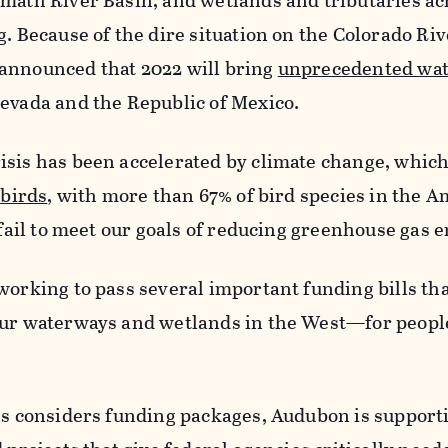
amath River Basin, and wetlands and tributaries ac
g. Because of the dire situation on the Colorado Riv
announced that 2022 will bring
unprecedented wa
evada and the Republic of Mexico.
isis has been accelerated by climate change, which
 birds
, with more than 67% of bird species in the A
e fail to meet our goals of reducing greenhouse gas 
working to pass several important funding bills tha
our waterways and wetlands in the West—for peopl
ess considers funding packages, Audubon is support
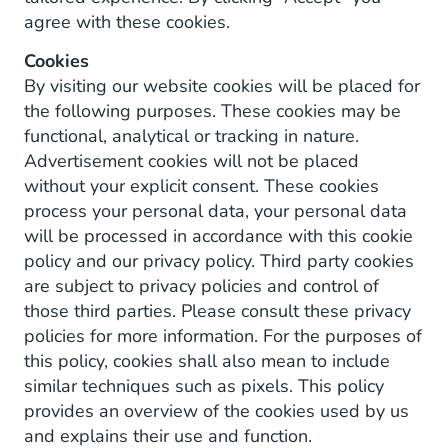
agree with these cookies.
Cookies
By visiting our website cookies will be placed for
the following purposes. These cookies may be
functional, analytical or tracking in nature.
Advertisement cookies will not be placed
without your explicit consent. These cookies
process your personal data, your personal data
will be processed in accordance with this cookie
policy and our privacy policy. Third party cookies
are subject to privacy policies and control of
those third parties. Please consult these privacy
policies for more information. For the purposes of
this policy, cookies shall also mean to include
similar techniques such as pixels. This policy
provides an overview of the cookies used by us
and explains their use and function.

- [WORK ORDER] Only lines that include "purposes" belong in the answer; copy all of them from the listing.

- [SOLUTION TO THIS TASK]
the following purposes. These cookies may be
policies for more information. For the purposes of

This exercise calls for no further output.